NEW YORK (Reuters) - Home prices declined in September, highlighting the fragility of a market that is struggling to get back on its feet, a closely watched survey showed on Tuesday.
The S&P/Case Shiller composite index of 20 metropolitan areas fell 0.6 percent from August on a seasonally adjusted basis, falling short of economists’ forecasts for no change.
Prices in August were also revised to show a decline of 0.3 percent after originally being reported as unchanged.
The index has leveled off in recent months and analysts are hoping the market is at least stabilizing. Even so, prices are expected to stay weak for some time, given the excess amount of homes and few buyers.

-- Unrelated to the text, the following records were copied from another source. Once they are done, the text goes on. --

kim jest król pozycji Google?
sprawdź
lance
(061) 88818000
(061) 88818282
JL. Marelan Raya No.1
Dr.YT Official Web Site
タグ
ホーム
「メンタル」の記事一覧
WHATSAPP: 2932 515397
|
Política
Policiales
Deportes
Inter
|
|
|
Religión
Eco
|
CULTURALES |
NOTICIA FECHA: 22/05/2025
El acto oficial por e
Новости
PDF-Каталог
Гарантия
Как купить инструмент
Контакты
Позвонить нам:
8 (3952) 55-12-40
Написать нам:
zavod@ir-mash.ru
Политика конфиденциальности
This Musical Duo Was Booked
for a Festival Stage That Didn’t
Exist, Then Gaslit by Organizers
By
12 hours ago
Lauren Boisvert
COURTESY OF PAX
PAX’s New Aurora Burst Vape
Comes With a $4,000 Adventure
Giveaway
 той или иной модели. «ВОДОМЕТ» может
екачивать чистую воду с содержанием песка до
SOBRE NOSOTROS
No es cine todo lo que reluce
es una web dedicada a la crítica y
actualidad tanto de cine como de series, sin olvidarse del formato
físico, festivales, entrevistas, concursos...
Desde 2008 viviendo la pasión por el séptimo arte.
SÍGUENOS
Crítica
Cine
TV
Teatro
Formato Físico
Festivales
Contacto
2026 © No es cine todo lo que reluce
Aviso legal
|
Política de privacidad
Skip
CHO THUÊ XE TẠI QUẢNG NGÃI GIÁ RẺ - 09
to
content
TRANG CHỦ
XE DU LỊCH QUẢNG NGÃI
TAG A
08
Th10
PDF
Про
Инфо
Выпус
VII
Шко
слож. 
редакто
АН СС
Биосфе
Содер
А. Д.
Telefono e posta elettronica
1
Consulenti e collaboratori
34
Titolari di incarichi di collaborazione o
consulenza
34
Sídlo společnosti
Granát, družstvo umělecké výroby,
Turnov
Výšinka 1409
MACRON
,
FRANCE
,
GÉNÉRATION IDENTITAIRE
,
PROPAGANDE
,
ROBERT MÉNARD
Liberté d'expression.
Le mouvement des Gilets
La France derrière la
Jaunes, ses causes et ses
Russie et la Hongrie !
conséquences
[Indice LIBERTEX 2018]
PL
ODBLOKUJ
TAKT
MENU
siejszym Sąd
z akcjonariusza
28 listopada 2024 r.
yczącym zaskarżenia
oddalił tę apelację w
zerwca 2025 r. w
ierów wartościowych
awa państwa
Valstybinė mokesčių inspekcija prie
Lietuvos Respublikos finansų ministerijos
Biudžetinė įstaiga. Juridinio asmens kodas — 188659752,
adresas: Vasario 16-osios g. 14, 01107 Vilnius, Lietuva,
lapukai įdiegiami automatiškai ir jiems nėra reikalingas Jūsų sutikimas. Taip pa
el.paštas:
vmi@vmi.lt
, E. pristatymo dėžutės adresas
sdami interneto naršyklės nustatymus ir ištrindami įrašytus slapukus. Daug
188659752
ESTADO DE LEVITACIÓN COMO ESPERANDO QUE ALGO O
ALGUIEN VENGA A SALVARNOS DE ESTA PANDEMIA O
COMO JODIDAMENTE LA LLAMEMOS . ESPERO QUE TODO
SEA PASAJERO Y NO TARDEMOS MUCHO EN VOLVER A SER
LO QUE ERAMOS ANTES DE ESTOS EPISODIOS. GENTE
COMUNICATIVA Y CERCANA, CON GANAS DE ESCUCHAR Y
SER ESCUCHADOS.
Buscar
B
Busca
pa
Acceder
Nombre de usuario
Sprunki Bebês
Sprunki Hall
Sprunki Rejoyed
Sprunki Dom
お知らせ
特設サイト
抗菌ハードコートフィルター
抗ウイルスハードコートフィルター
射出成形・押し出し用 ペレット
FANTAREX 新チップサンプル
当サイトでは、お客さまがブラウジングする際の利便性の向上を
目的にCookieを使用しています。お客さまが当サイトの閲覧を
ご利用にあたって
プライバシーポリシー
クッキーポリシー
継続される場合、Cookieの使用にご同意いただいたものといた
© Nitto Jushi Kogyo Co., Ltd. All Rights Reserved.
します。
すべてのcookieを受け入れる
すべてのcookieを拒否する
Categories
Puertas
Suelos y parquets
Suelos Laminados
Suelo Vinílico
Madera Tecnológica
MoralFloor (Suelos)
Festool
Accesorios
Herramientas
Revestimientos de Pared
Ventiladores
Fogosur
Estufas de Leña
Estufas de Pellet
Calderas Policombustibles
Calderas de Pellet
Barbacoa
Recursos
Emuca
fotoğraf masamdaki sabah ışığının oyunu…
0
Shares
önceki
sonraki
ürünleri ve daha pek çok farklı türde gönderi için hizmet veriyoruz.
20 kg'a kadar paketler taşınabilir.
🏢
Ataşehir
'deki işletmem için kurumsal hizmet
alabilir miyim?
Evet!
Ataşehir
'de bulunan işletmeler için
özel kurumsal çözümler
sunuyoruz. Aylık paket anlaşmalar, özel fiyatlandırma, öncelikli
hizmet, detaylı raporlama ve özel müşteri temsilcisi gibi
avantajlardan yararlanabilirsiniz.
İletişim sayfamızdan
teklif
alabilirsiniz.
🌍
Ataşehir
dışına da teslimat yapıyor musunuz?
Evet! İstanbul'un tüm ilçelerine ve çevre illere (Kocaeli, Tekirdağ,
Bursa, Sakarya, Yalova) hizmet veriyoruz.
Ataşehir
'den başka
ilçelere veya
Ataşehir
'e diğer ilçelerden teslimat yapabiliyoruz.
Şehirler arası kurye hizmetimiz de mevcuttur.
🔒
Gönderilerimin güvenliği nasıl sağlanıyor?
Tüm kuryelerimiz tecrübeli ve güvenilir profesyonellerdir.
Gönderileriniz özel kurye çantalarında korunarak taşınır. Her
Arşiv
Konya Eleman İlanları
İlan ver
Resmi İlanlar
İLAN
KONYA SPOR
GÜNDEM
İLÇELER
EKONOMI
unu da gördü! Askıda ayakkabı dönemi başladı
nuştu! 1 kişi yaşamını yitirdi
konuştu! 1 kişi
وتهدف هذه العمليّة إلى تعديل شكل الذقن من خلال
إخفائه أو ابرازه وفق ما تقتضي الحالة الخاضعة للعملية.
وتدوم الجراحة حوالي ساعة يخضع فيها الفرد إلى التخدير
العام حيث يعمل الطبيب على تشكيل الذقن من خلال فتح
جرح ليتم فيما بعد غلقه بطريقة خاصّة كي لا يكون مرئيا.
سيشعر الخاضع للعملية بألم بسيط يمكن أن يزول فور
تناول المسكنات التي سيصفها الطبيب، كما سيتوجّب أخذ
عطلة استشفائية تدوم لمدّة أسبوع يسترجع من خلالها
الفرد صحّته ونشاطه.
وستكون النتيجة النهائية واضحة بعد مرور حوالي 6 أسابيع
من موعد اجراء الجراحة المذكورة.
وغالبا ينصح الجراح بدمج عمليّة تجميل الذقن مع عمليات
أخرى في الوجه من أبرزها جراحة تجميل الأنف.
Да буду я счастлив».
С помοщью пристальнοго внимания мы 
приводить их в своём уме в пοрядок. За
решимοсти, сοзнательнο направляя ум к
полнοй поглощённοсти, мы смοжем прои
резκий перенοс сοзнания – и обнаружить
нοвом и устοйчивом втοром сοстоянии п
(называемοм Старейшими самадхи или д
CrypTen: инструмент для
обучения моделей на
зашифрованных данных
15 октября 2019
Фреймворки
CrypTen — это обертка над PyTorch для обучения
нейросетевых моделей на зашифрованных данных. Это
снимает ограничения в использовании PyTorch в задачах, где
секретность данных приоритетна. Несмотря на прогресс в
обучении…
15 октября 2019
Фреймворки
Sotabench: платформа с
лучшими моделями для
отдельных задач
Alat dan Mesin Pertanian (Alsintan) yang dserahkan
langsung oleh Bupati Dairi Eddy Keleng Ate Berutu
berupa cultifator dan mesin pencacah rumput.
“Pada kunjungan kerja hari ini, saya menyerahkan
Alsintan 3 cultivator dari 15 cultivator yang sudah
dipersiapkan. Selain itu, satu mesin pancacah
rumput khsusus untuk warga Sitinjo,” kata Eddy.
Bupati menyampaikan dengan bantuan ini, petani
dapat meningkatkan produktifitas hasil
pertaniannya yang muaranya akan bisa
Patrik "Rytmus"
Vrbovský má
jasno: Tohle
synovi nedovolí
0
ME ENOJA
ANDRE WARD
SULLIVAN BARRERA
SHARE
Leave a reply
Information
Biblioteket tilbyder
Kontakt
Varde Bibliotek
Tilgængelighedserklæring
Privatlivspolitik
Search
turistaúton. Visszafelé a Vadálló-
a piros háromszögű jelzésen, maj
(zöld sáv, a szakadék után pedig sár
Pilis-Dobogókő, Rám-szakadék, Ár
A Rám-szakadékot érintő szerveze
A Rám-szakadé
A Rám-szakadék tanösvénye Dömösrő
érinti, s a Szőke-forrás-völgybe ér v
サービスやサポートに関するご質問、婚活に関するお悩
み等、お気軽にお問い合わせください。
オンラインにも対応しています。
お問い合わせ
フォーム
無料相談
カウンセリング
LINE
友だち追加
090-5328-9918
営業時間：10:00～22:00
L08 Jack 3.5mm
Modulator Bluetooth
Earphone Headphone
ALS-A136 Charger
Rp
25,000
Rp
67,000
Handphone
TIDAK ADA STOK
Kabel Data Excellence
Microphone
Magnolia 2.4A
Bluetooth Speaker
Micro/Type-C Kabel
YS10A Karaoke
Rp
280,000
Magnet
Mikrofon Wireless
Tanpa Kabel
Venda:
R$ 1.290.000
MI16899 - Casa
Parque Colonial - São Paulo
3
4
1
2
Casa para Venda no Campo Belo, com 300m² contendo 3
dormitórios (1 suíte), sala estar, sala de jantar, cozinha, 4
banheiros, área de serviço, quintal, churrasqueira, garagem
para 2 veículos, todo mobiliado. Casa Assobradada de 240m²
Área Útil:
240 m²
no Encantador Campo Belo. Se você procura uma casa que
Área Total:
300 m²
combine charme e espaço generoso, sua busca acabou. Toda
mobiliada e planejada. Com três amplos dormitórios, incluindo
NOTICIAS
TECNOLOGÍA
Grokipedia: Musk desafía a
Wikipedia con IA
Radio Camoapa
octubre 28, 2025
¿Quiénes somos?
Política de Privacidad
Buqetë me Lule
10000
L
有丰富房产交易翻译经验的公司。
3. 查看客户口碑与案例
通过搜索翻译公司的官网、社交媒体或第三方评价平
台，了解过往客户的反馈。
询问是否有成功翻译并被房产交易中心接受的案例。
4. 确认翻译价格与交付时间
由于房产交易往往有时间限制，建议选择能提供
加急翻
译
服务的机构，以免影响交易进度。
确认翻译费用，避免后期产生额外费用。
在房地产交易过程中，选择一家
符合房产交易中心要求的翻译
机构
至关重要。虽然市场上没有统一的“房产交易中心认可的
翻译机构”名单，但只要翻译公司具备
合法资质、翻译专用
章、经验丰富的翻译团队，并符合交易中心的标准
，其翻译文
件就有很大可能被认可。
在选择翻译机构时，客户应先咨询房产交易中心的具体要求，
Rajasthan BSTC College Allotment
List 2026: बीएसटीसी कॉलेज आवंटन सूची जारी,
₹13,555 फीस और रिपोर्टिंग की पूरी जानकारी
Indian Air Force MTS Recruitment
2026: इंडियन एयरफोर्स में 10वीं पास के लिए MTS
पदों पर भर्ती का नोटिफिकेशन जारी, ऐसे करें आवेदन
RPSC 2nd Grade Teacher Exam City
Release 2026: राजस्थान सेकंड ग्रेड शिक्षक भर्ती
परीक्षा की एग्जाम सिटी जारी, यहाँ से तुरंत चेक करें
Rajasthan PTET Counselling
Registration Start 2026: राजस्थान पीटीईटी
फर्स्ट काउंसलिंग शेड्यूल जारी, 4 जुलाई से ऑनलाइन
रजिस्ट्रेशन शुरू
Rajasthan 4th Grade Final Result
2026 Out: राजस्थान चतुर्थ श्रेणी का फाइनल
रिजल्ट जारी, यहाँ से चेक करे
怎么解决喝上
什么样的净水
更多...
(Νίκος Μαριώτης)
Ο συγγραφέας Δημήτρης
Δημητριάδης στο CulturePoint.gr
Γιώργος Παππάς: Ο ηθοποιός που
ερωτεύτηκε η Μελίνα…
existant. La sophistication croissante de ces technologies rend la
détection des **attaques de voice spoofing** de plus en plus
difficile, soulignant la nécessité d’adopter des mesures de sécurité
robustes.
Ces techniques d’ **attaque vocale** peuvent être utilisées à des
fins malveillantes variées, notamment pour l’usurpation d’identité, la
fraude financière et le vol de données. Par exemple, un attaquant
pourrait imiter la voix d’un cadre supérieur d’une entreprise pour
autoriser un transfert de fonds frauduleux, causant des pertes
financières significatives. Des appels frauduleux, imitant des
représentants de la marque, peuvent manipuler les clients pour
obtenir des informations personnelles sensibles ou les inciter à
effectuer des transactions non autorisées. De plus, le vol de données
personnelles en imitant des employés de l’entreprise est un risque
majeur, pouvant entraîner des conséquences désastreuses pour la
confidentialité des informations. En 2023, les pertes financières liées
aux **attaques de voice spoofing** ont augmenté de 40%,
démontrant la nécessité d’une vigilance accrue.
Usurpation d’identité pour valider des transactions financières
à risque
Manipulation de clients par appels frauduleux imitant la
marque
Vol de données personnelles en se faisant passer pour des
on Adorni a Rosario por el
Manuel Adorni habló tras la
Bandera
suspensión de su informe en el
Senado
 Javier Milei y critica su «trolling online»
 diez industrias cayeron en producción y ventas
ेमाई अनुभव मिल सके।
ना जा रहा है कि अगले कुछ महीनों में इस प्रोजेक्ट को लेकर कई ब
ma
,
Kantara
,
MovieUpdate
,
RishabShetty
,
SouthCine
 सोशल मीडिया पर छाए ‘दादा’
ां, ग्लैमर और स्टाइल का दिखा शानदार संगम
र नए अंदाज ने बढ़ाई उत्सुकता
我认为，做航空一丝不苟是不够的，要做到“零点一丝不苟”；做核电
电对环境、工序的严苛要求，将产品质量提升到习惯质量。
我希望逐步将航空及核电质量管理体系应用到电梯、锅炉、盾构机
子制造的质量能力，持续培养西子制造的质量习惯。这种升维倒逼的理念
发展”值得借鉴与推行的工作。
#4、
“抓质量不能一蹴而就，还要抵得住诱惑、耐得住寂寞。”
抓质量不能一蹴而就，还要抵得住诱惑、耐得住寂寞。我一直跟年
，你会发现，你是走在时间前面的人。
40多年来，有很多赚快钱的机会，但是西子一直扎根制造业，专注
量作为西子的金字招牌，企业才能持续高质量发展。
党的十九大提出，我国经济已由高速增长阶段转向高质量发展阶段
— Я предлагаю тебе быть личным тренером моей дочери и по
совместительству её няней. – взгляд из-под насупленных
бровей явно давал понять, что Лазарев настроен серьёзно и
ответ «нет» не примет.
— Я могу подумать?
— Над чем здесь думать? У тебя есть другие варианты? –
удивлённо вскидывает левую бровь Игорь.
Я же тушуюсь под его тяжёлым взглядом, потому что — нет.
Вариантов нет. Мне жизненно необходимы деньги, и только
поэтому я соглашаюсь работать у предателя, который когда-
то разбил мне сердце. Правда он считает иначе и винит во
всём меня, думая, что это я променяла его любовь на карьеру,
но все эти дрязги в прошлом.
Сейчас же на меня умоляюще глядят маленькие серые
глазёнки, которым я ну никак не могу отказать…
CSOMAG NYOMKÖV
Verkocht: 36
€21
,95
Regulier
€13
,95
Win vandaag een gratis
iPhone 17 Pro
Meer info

“Ultimately we continue to expect home prices to remain under pressure. This report is generally consistent with that idea. The supply-demand imbalance that exists in the housing market will continue,” said Tom Porcelli, chief U.S. economist at RBC Capital Markets in New York.
For the third quarter, prices were down 1.2 percent from the previous quarter on a seasonally adjusted basis and were down 3.9 percent from the third quarter a year ago.
That was weaker than the second quarter, which had seen a gain of 0.2 percent compared to the first three months of the year.
Compared to a year ago, price declines in the 20 cities continued to improve in September and were down 3.6 percent after a year over year decline of 3.8 percent the month before.
Financial markets saw little reaction to the data as investors focused on a meeting of European finance ministers amid pressure to contain the euro zone debt crisis.